Yo que había mantenido el regalo oculto detrás de la espalda se lo entregué.

En el maravilloso mar de sus ojos apareció un esplendoroso brillo ilusionado.

—Oh, Cefe, eres el chico más adorable del planeta Tierra. Entra. Te invitaré a un refresco.

Con esta invitación suya entendí que se hallaba sola en casa. Entramos en el salón cuya puerta ella había dejado abierta.

—Siéntate —me dijo señalando el sofá—. ¿Sabes si tengo que regar esta bellísima planta? —me preguntó.

Presumiendo de entendido en lo que no entendía nada, le aseguré:

—Hasta mañana ni una sola gota de agua necesitará.

—Voy a colocarla junto a la ventana de mi dormitorio. Allí le dará la luz que tanto beneficio hace a las plantas.

—Te acompaño no sea cosa que te pierdas por el camino y yo me pase el resto de mi vida llorando tu pérdida.

Ella se rio. Y me consintió la siguiese hasta su “sancta sanctorum”. Ella colocó junto a la ventana maceta y planta. Muy ilusionada la acarició suavemente con las yemas de sus dedos.

—Evita, me pasaría la vida entera respirando el aire que contiene este cuarto tuyo —le dije en un tono cargado de pasión.

Conseguí emocionarla.

—¿Por qué querrías pasarte la vida entera respirando el aire de mi cuarto, muchacho atolondrado?

—Porque este cuarto huele a ti, muchacha maravillosa.

A ella se le llenó de sonrojo la cara y me dijo las palabras que yo más deseaba escuchar de sus labios.

—Cefe, tú y yo nunca nos hemos besado. ¿Por qué ha sido?

—Porque nunca te he tenido así tan cerca de mí y mirándome como si deseases probar mis besos.
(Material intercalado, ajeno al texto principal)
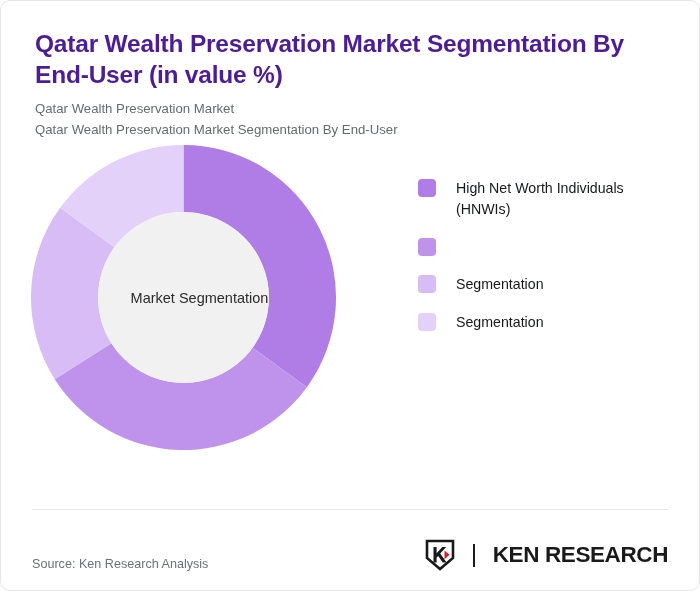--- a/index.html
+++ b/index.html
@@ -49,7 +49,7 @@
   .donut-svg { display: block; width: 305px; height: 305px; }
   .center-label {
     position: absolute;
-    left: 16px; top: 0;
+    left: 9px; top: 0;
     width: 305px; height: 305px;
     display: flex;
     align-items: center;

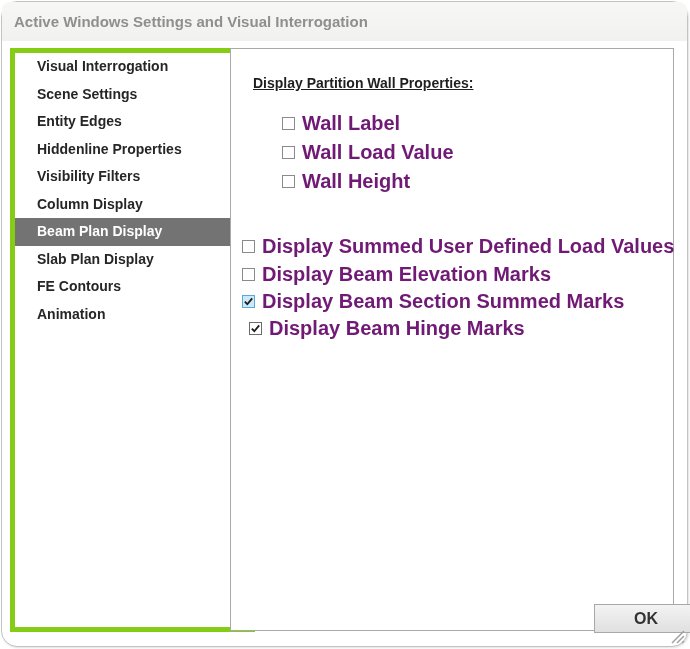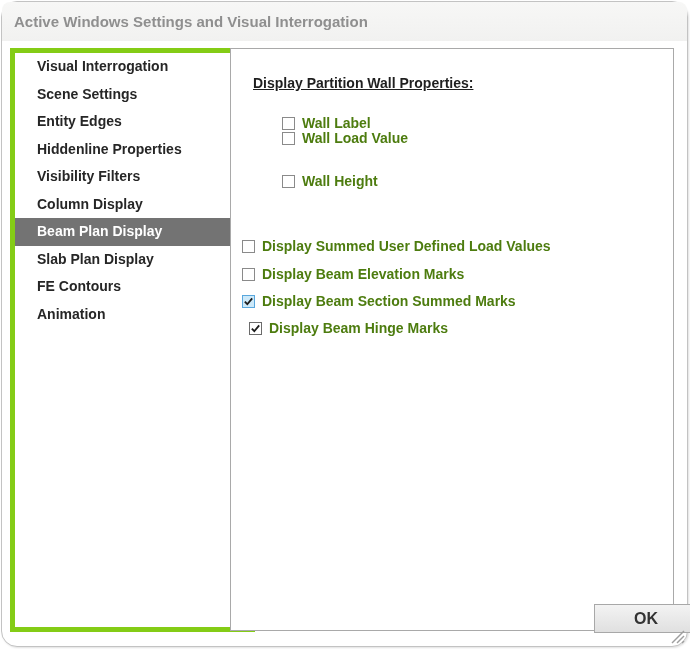--- a/index.html
+++ b/index.html
@@ -30,7 +30,7 @@
   .checkbox.checked{border-color:#6b6b6b;}
   .checkbox.checked svg{display:block;}
   .checkbox.hot{background:#cde9f9;border-color:#59a7dd;}
-  .cb-label{margin-left:7px;font-size:14px;color:#4d7c0f;white-space:nowrap;}
+  .cb-label{margin-left:7px;font-size:20px;color:#701a75;white-space:nowrap;}
   .ok-button{position:absolute;left:592px;top:602px;width:104px;height:29px;
     background:linear-gradient(#f3f3f3,#e0e0e0);border:1px solid #a8a8a8;
     font-size:16px;color:#333333;display:flex;align-items:center;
Se puso más colorada todavía. Los ojos color mar se le habían llenado de estrellas.

—¿Tú deseas besarme?

—Muero de ganas de hacerlo.

—Te advierto una cosa: si me besas correrás un peligro.

—¿Qué clase de peligro?

Estábamos tan cerca el uno del otro que casi nos bebíamos los alientos.

—El peligro de que si no me gusta como besas te eché inmediatamente a la calle.
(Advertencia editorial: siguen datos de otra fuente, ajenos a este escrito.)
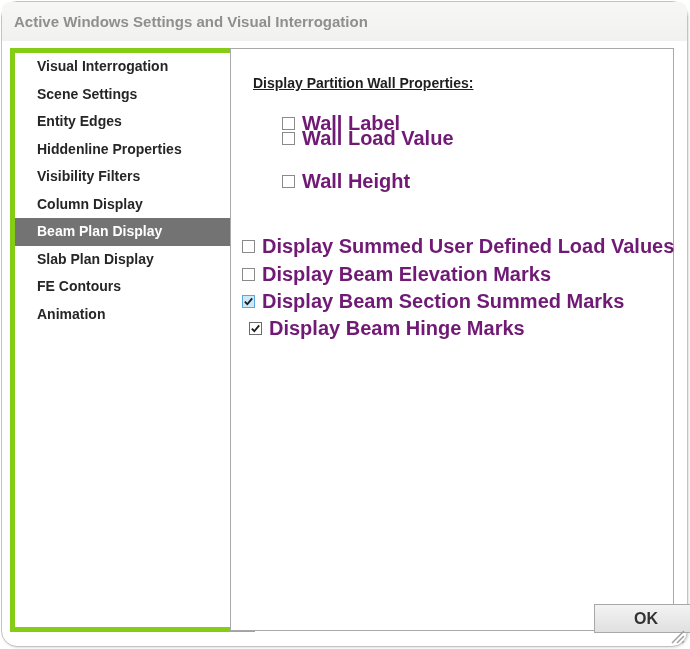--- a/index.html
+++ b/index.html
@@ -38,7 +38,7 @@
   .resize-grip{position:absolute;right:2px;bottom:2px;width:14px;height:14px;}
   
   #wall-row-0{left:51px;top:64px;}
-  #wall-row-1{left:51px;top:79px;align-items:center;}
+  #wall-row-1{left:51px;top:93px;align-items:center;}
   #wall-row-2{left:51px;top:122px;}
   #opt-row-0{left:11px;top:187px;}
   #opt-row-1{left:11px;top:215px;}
—Por ti, no hay peligro que yo no sea capaz de afrontar. Besémonos y, lo que tenga que ser, será —decidí con valentía.

Evita después de comernos a besos el uno al otro, y el otro al uno las bocas, no me echó a la calle, sino que me retuvo con ella hasta que regresaron sus padres y nos encontraron en el sofá viendo una película de dibujos animados, manteniendo una separación de casi dos metros nuestros astutos cuerpos.

Evita y yo nos hicimos inseparables y eso que yo no era el más alto, guapo, atlético y con más dinero de sus pretendientes, demostrándome cuan grande era su cariño por mi modesta y enamorada persona, pagando a menudo los refrescos que nos tomábamos y las entradas del cine al que íbamos.